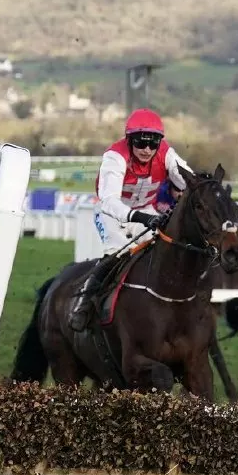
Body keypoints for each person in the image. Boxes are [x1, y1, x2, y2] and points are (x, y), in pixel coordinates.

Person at [69, 108, 194, 332]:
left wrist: (201, 187)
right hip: (111, 213)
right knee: (117, 254)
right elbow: (108, 200)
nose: (147, 150)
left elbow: (187, 178)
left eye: (153, 144)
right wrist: (140, 217)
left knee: (168, 248)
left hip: (145, 209)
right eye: (140, 143)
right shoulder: (115, 156)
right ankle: (84, 304)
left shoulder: (165, 153)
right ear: (129, 140)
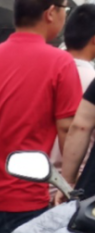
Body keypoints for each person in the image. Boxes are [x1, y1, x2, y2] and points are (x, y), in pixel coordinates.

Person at [0, 0, 80, 233]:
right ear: (50, 12)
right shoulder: (61, 62)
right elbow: (69, 128)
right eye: (64, 7)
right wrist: (68, 184)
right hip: (25, 201)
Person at [51, 3, 95, 181]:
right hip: (76, 187)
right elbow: (79, 128)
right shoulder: (91, 80)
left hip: (32, 185)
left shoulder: (42, 72)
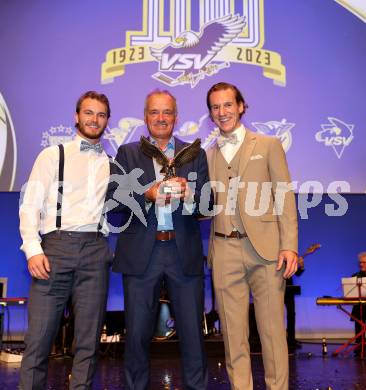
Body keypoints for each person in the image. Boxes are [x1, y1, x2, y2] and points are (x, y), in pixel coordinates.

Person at [108, 89, 211, 390]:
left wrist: (190, 194)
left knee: (193, 335)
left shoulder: (195, 153)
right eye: (155, 112)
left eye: (167, 112)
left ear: (176, 118)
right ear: (145, 117)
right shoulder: (127, 153)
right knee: (137, 336)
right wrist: (148, 195)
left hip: (183, 252)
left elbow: (208, 203)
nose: (161, 118)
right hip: (142, 253)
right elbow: (114, 200)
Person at [205, 82, 298, 390]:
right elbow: (205, 205)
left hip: (267, 251)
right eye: (216, 107)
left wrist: (290, 246)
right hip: (224, 249)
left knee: (272, 333)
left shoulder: (268, 144)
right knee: (233, 336)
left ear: (241, 106)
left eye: (228, 105)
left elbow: (284, 197)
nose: (222, 112)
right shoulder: (206, 155)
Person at [19, 91, 112, 389]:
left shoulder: (112, 163)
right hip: (54, 250)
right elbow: (29, 205)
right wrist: (33, 250)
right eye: (88, 112)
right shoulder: (52, 155)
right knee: (38, 341)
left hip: (96, 251)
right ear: (76, 116)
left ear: (107, 121)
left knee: (88, 343)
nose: (94, 119)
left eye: (100, 114)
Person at [351, 252, 366, 356]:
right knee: (358, 322)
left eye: (364, 262)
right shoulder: (355, 276)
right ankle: (359, 346)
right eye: (360, 262)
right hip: (359, 307)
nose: (361, 264)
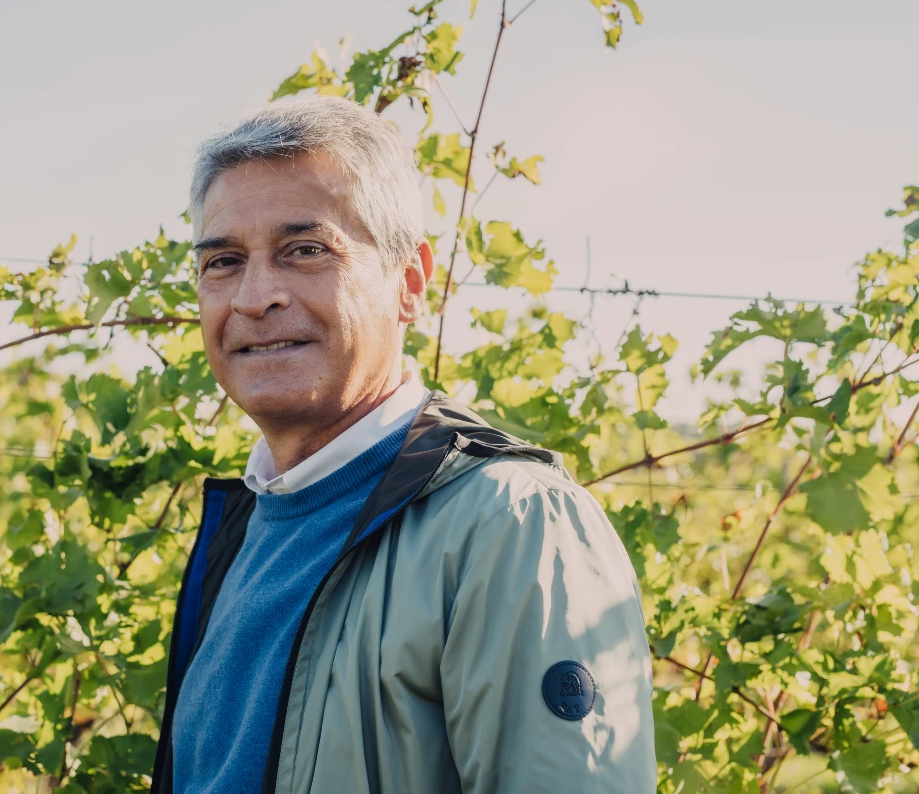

■ What you will do ■
Output all the records, word for word, with no pictures in the copy.

■ Task solution ■
Body keypoints for each person in the image. Boxes are [x1, y1, x2, y2] and points are (x, y), in pixel coordinates.

Person at [69, 108, 194, 332]:
left wrist: (201, 187)
right hip: (111, 213)
right knee: (117, 254)
right elbow: (108, 200)
nose: (147, 150)
left elbow: (187, 178)
left eye: (153, 144)
right wrist: (140, 217)
left knee: (168, 248)
left hip: (145, 209)
right eye: (140, 143)
right shoulder: (115, 156)
right ankle: (84, 304)
left shoulder: (165, 153)
right ear: (129, 140)
Body keypoints for each person in the image. Boxes are [x1, y1, x2, y2] and points are (x, y), in pixel coordinates.

Person at [0, 0, 80, 233]:
right ear: (50, 12)
right shoulder: (61, 62)
right elbow: (69, 128)
right eye: (64, 7)
right wrist: (68, 184)
right hip: (25, 201)
Person at [51, 3, 95, 181]:
right hip: (76, 187)
right elbow: (79, 128)
right shoulder: (91, 80)
left hip: (32, 185)
left shoulder: (42, 72)
Body keypoints for each person in the image. Boxes are [x1, y1, x2, y2] and points are (x, y), in pixel coordinates.

Person at [108, 89, 211, 390]:
left wrist: (190, 194)
left knee: (193, 335)
left shoulder: (195, 153)
right eye: (155, 112)
left eye: (167, 112)
left ear: (176, 118)
right ear: (145, 117)
right shoulder: (127, 153)
right knee: (137, 336)
right wrist: (148, 195)
left hip: (183, 252)
left elbow: (208, 203)
nose: (161, 118)
right hip: (142, 253)
right elbow: (114, 200)
Person at [205, 82, 298, 390]:
right elbow: (205, 205)
left hip: (267, 251)
right eye: (216, 107)
left wrist: (290, 246)
right hip: (224, 249)
left knee: (272, 333)
left shoulder: (268, 144)
right knee: (233, 336)
left ear: (241, 106)
left eye: (228, 105)
left elbow: (284, 197)
nose: (222, 112)
right shoulder: (206, 155)
Person at [19, 91, 112, 389]:
left shoulder: (112, 163)
right hip: (54, 250)
right elbow: (29, 205)
right wrist: (33, 250)
right eye: (88, 112)
right shoulder: (52, 155)
right knee: (38, 341)
left hip: (96, 251)
right ear: (76, 116)
left ear: (107, 121)
left knee: (88, 343)
nose: (94, 119)
left eye: (100, 114)
Person at [351, 252, 366, 356]:
right knee: (358, 322)
left eye: (364, 262)
right shoulder: (355, 276)
right ankle: (359, 346)
right eye: (360, 262)
right hip: (359, 307)
nose: (361, 264)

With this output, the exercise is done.